Top of Material provided
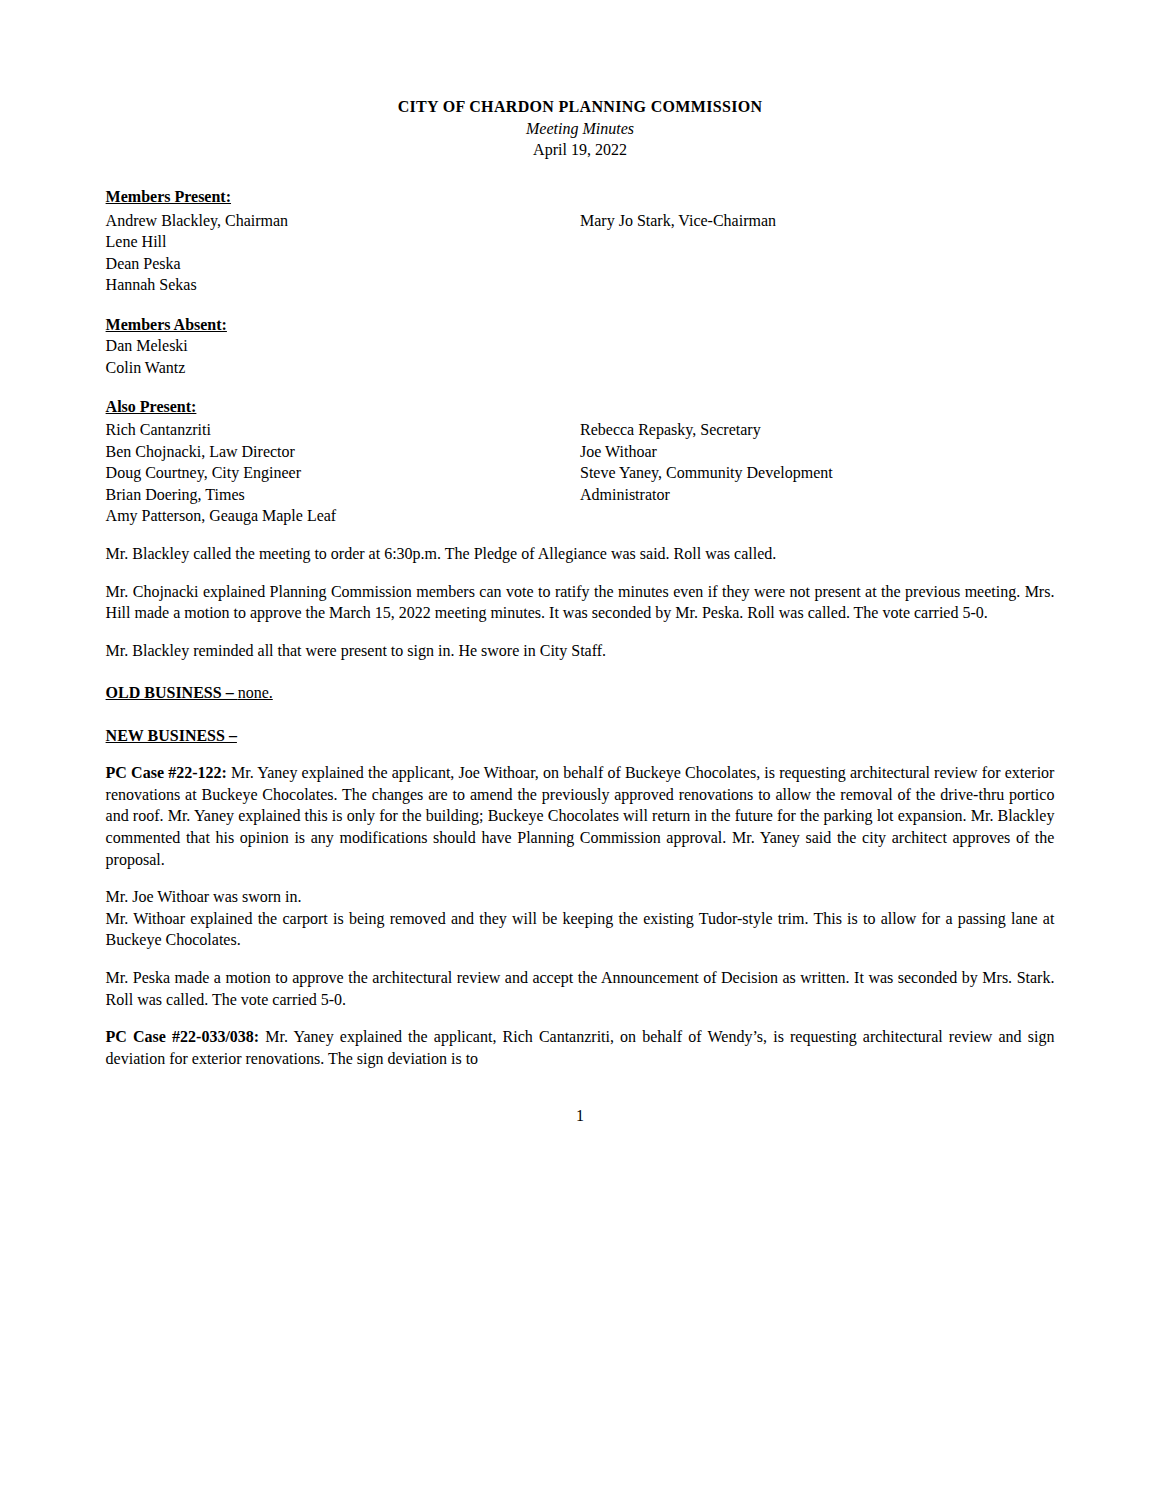CITY OF CHARDON PLANNING COMMISSION
Meeting Minutes
April 19, 2022
Members Present:
| Andrew Blackley, Chairman | Mary Jo Stark, Vice-Chairman |
| Lene Hill | |
| Dean Peska | |
| Hannah Sekas | |
Members Absent:
Dan Meleski
Colin Wantz
Also Present:
| Rich Cantanzriti | Rebecca Repasky, Secretary |
| Ben Chojnacki, Law Director | Joe Withoar |
| Doug Courtney, City Engineer | Steve Yaney, Community Development |
| Brian Doering, Times | Administrator |
| Amy Patterson, Geauga Maple Leaf | |
Mr. Blackley called the meeting to order at 6:30p.m. The Pledge of Allegiance was said. Roll was called.
Mr. Chojnacki explained Planning Commission members can vote to ratify the minutes even if they were not present at the previous meeting. Mrs. Hill made a motion to approve the March 15, 2022 meeting minutes. It was seconded by Mr. Peska. Roll was called. The vote carried 5-0.
Mr. Blackley reminded all that were present to sign in. He swore in City Staff.
OLD BUSINESS – none.
NEW BUSINESS –
PC Case #22-122: Mr. Yaney explained the applicant, Joe Withoar, on behalf of Buckeye Chocolates, is requesting architectural review for exterior renovations at Buckeye Chocolates. The changes are to amend the previously approved renovations to allow the removal of the drive-thru portico and roof. Mr. Yaney explained this is only for the building; Buckeye Chocolates will return in the future for the parking lot expansion. Mr. Blackley commented that his opinion is any modifications should have Planning Commission approval. Mr. Yaney said the city architect approves of the proposal.
Mr. Joe Withoar was sworn in.
Mr. Withoar explained the carport is being removed and they will be keeping the existing Tudor-style trim. This is to allow for a passing lane at Buckeye Chocolates.
Mr. Peska made a motion to approve the architectural review and accept the Announcement of Decision as written. It was seconded by Mrs. Stark. Roll was called. The vote carried 5-0.
PC Case #22-033/038: Mr. Yaney explained the applicant, Rich Cantanzriti, on behalf of Wendy’s, is requesting architectural review and sign deviation for exterior renovations. The sign deviation is to
1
Bottom of Material provided
§ Task objective:
Task for the records above: copy every line in which the word "said" occurs.

§ Solution:
Mr. Blackley called the meeting to order at 6:30p.m. The Pledge of Allegiance was said. Roll was called.
PC Case #22-122: Mr. Yaney explained the applicant, Joe Withoar, on behalf of Buckeye Chocolates, is requesting architectural review for exterior renovations at Buckeye Chocolates. The changes are to amend the previously approved renovations to allow the removal of the drive-thru portico and roof. Mr. Yaney explained this is only for the building; Buckeye Chocolates will return in the future for the parking lot expansion. Mr. Blackley commented that his opinion is any modifications should have Planning Commission approval. Mr. Yaney said the city architect approves of the proposal.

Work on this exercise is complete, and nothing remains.